Die Intensität dieser Gefühle deuten darauf hin, dass hier eine traumatische Erfahrung anspringt, eine Erfahrung, die aus einer ganz anderen Zeit (häufig aus der Kindheit) kommt und die aktiviert wurde.

Stell dir ein kleines Kind vor, das wütend oder traurig ist. Es lebt dieses Gefühl mit jeder Faser seines Wesens. Es schmeißt sich auf den Boden, weint, schreit, tobt, beschimpft die Eltern und drückt vollkommene Verzweiflung aus. Kinder erleben Emotionen sehr pur und ohne einordnenden Kontext.

Dieselbe Intensität erlebst du – allerdings nun als erwachsener Mensch – wenn schmerzhafte, traumatisch belastete Anteile aus der Kindheit sich melden. Die Intensität der Gefühle ist ein Indikator dafür, dass diese emotionale Qualität

  1. sehr früh entstanden ist, in einer Zeit als Kind, in der jedes Gefühl als sehr pur und alles beherrschend erlebt wurde und/oder
  2. einer traumatischen Belastung entspringt.

Charakteristisch für Trauma ist, dass ein Erlebnis oder eine Erlebensspanne als überwältigend erlebt wurde und von uns nicht integriert werden konnte. Das Erlebnis war entweder sehr heftig oder sehr lang andauernd. Stress, der das Maß übersteigt, das der Mensch noch verarbeiten kann, führt dazu, dass die Schutzmechanismen des autonomen Nervensystems greifen. Die Erinnerungen an diese übermäßig belastende Situation und an die damit verbundenen Emotionen werden nicht integriert, sondern „fragmentiert“ abgespeichert. Sie stehen dem Menschen damit nicht als ganze, abrufbare Erinnerungen (mit einem Anfang, einem Verlauf, einem Ende und einem Sinn) zur Verfügung, sondern als losgelöste Emotionen mit Trigger-Qualität.

Trigger sind die Auslöser, die uns in Sekundenschnelle in die Erlebensqualität von damals katapultieren können. Hilflosigkeit und Überforderung prägen dieses Erleben.

Was bedeutet Trauma?

Viele Menschen würden von sich selbst nicht sagen, dass sie Trauma-Erfahrungen in sich tragen. So habe ich vor ein paar Jahren auch noch von mir gedacht. Nach meinem jetzigen Verständnis aber glaube ich, dass hochsensible Menschen mehrheitlich traumatisch belastet sind. Dazu ist es aber wichtig zu begreifen, worum es bei dem Begriff überhaupt geht:

Unter dem Begriff „Trauma“ stellen sich die meisten Menschen Ereignisse von gewaltiger emotionaler Wucht vor: Einen Überfall, das Erleben einer Naturkatastrophe, Missbrauch, den plötzlichen Verlust eines nahen Menschen…

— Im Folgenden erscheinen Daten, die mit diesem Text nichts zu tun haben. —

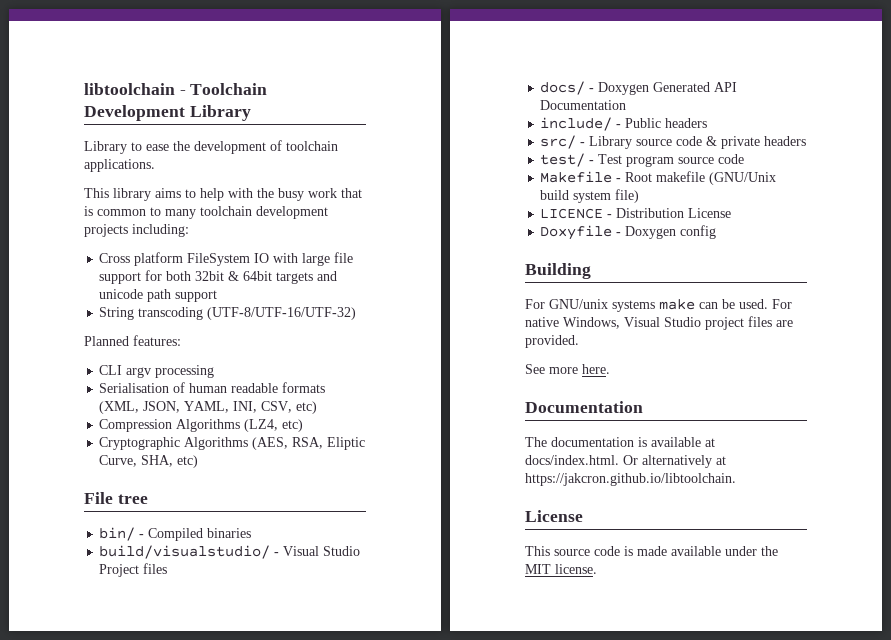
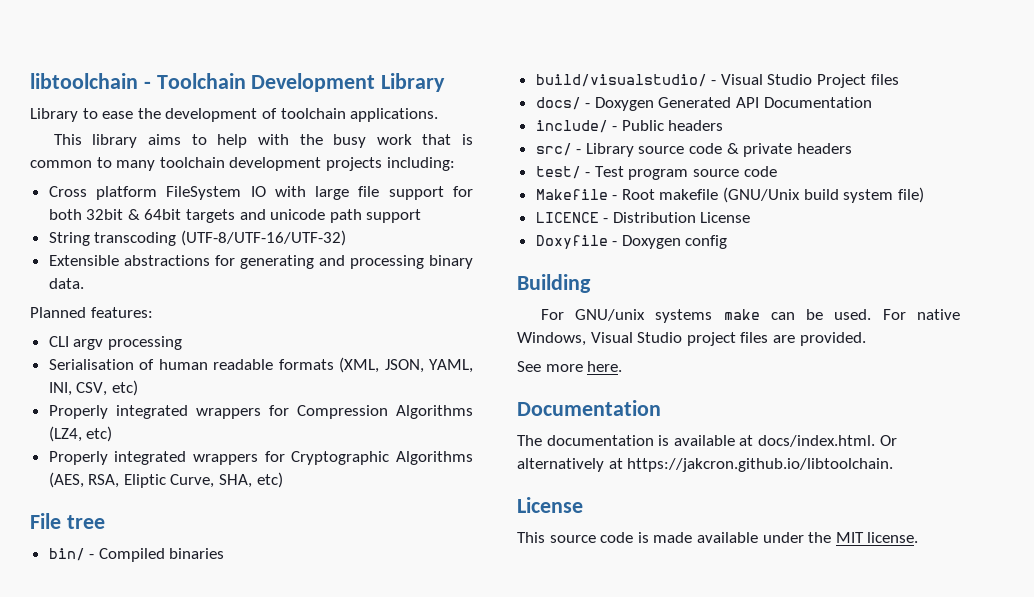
(357, 313) none -> [48,255,474,269] [48,278,84,289] // Extensible abstractions for generating and processing binary data.
(318, 407) none -> [48,405,289,419] Properly integrated wrappers for
(304, 425) none -> [48,451,285,465] Properly integrated wrappers for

Das ist auch nicht falsch, schockartige überfordernde Ereignisse können Traumafolgen in einem Menschen hinterlassen. Wir sprechen hier vom Schock-Trauma. Doch gibt es eine Art von Trauma, das viel leiser entsteht und das sehr verbreitet ist, vor allem bei hochsensiblen Menschen: das Bindungstrauma.

Stabile Bindung

Wenn ein Kind auf die Welt kommt, ist es noch sehr unfertig. Es ist lange Zeit darauf angewiesen, dass man sich um es kümmert. Seine ganzen Überlebensinstinkte sind daher auf „Bindung“ ausgerichtet. In der Regel ist diese erste Bindungsperson die Mutter. Wenn eine Mutter in guter Verbindung mit ihrem Baby ist, kann sie seine Bedürfnisse fühlen/lesen/ahnen. Das Kind ist, da es sich nicht artikulieren kann, darauf angewiesen, dass die Mutter dies tut. Grundbedürfnisse wie Hunger, Müdigkeit, Nähe-Bedürfnis, Stimulation und Beruhigung, Wärme-Kälte-Empfinden werden im Idealfall von ihr erspürt und beantwortet.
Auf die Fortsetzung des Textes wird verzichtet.